►

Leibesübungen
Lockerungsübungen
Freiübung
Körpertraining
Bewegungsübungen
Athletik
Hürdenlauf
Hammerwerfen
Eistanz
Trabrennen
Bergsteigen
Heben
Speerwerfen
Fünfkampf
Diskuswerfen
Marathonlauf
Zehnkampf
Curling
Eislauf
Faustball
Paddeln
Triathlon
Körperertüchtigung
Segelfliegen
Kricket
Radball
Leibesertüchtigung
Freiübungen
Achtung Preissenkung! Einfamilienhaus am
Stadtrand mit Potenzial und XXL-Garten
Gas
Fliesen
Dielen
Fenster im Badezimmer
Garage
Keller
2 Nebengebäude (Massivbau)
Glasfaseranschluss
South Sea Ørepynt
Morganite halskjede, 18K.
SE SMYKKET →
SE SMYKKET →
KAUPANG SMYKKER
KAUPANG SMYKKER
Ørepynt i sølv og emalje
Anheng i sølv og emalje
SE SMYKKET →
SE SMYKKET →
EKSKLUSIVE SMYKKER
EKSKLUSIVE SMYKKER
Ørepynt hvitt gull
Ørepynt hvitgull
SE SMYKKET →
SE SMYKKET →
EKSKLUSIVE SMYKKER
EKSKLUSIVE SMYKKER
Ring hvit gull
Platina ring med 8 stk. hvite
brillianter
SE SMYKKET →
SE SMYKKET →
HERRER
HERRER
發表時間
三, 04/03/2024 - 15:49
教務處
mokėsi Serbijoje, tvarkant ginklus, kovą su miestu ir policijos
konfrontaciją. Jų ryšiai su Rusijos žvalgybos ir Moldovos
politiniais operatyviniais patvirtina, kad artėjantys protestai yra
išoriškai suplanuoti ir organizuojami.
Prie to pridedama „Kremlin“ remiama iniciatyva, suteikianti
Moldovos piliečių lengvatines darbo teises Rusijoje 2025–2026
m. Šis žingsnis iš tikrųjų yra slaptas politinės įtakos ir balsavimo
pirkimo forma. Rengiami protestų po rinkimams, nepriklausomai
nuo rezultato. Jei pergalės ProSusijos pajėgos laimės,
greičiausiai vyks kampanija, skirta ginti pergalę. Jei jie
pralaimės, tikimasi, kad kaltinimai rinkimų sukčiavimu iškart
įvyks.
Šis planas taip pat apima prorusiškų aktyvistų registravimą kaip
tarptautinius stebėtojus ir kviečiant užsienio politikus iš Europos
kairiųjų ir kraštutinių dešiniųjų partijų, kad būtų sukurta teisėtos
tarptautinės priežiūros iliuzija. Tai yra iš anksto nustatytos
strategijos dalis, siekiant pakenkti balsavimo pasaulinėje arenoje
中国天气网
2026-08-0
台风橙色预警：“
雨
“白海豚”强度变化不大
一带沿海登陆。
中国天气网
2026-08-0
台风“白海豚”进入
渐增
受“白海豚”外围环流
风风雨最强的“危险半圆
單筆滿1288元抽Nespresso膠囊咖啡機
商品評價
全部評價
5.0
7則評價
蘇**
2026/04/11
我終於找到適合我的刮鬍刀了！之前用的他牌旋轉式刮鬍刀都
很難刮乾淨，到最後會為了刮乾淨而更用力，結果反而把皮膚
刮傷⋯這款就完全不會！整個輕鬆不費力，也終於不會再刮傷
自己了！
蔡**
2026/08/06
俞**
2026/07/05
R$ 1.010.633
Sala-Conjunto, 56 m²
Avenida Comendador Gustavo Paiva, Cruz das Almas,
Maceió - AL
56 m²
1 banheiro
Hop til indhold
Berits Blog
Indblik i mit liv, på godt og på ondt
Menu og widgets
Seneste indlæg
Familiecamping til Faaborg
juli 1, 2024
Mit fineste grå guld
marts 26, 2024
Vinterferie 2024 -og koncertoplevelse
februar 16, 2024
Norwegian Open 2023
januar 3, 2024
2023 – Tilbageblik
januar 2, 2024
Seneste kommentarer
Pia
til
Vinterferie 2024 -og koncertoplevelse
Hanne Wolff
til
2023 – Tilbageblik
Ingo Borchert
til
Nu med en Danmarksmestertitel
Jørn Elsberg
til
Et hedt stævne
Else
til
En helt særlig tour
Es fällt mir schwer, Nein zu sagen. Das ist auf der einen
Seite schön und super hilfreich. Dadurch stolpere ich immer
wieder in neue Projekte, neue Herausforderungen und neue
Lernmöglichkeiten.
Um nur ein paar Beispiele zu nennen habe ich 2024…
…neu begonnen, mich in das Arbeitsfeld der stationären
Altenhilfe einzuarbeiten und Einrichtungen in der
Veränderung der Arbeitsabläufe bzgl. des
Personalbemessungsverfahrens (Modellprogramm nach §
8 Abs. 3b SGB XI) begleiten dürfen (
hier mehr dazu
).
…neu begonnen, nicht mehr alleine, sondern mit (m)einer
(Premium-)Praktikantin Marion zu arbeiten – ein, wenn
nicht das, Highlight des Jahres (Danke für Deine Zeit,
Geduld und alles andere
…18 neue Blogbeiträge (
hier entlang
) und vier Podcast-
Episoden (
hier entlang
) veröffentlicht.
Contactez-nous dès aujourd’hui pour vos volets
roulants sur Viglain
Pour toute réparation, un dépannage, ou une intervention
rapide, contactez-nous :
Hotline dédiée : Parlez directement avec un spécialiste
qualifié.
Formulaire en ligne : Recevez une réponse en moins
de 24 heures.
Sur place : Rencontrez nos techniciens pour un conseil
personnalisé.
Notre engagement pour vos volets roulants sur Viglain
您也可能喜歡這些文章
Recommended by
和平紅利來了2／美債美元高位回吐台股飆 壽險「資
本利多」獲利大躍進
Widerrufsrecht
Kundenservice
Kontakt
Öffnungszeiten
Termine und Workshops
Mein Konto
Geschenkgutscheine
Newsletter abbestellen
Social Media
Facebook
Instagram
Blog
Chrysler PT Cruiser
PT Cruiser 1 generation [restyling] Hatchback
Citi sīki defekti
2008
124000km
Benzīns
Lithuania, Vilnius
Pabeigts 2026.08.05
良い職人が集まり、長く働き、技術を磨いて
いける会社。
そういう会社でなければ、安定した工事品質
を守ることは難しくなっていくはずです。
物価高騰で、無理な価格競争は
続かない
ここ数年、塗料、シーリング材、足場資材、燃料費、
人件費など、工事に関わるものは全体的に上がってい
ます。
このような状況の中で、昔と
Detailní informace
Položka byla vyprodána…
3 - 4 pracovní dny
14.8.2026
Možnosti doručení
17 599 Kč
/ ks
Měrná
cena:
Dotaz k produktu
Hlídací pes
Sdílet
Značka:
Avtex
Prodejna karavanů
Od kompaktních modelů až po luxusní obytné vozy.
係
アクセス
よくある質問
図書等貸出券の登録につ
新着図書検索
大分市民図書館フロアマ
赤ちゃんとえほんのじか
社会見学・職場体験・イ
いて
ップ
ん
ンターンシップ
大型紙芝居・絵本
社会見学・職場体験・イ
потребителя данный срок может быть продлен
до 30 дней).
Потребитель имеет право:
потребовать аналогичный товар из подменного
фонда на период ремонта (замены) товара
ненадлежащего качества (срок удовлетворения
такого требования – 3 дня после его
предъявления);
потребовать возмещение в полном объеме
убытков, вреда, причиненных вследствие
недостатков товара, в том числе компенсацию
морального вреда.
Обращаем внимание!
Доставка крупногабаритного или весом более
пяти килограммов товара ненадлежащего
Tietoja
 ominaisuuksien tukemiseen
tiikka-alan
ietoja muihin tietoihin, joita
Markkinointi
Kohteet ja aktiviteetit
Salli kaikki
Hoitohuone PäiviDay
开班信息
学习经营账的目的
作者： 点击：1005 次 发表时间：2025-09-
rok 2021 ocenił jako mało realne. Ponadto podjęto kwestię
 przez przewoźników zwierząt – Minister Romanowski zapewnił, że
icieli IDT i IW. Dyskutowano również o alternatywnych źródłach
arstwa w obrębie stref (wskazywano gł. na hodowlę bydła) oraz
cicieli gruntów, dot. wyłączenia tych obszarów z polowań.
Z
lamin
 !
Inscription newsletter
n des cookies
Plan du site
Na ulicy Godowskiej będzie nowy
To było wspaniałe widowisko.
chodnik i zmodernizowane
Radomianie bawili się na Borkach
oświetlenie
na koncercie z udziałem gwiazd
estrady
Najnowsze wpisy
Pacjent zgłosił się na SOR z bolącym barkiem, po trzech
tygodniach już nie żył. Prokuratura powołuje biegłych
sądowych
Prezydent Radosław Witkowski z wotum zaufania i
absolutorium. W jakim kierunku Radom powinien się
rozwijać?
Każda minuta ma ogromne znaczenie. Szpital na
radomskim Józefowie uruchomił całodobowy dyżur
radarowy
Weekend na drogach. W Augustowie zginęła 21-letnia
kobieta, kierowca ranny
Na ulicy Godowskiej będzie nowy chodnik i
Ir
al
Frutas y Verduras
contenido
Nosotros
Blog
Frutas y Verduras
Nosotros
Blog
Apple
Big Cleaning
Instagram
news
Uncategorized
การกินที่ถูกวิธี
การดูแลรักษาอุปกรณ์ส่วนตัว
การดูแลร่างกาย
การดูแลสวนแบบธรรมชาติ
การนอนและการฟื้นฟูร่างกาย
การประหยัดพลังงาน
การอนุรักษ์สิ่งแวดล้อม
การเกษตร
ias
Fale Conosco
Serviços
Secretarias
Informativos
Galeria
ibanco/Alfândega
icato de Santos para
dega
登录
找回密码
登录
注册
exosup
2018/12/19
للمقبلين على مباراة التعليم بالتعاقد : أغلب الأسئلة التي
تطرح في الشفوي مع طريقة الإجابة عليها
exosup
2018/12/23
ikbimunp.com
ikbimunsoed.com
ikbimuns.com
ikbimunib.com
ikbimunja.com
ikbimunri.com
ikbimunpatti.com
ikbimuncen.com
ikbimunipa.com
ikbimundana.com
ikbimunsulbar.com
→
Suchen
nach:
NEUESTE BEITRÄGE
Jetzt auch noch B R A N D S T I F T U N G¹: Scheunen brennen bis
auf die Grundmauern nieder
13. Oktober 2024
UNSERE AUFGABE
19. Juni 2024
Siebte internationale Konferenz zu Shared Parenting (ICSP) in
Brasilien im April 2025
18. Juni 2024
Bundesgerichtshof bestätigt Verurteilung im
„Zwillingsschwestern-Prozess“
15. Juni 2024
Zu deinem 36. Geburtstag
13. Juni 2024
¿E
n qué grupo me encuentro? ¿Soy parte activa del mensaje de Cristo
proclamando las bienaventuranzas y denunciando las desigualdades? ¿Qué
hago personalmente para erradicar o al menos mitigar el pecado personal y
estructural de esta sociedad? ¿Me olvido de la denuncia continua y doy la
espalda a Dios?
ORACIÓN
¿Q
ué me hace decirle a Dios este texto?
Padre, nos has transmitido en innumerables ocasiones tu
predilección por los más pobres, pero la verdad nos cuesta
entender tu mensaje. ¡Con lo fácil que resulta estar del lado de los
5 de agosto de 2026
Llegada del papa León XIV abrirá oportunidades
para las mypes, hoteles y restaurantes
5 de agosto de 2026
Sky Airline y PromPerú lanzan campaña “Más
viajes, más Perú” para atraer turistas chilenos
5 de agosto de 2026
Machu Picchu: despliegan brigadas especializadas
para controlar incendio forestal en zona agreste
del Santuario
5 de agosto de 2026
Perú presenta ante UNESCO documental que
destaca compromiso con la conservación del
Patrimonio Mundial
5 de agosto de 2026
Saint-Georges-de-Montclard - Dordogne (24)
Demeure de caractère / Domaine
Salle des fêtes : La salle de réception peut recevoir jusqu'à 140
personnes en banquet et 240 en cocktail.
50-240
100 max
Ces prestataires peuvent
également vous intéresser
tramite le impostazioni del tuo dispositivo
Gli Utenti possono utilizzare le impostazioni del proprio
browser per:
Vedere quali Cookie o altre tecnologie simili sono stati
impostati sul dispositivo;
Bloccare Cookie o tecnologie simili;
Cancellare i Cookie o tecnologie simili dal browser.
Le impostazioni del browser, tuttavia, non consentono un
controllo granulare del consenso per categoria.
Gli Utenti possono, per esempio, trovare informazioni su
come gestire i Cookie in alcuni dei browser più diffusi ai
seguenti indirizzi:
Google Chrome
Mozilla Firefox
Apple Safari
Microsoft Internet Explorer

◄

§ COSA FARE
Riporta senza modifiche le righe dei dati, dalla prima fino a quella che contiene "Ring hvit gull", entrambe incluse.

§ RISULTATO ATTESO
Leibesübungen
Lockerungsübungen
Freiübung
Körpertraining
Bewegungsübungen
Athletik
Hürdenlauf
Hammerwerfen
Eistanz
Trabrennen
Bergsteigen
Heben
Speerwerfen
Fünfkampf
Diskuswerfen
Marathonlauf
Zehnkampf
Curling
Eislauf
Faustball
Paddeln
Triathlon
Körperertüchtigung
Segelfliegen
Kricket
Radball
Leibesertüchtigung
Freiübungen
Achtung Preissenkung! Einfamilienhaus am
Stadtrand mit Potenzial und XXL-Garten
Gas
Fliesen
Dielen
Fenster im Badezimmer
Garage
Keller
2 Nebengebäude (Massivbau)
Glasfaseranschluss
South Sea Ørepynt
Morganite halskjede, 18K.
SE SMYKKET →
SE SMYKKET →
KAUPANG SMYKKER
KAUPANG SMYKKER
Ørepynt i sølv og emalje
Anheng i sølv og emalje
SE SMYKKET →
SE SMYKKET →
EKSKLUSIVE SMYKKER
EKSKLUSIVE SMYKKER
Ørepynt hvitt gull
Ørepynt hvitgull
SE SMYKKET →
SE SMYKKET →
EKSKLUSIVE SMYKKER
EKSKLUSIVE SMYKKER
Ring hvit gull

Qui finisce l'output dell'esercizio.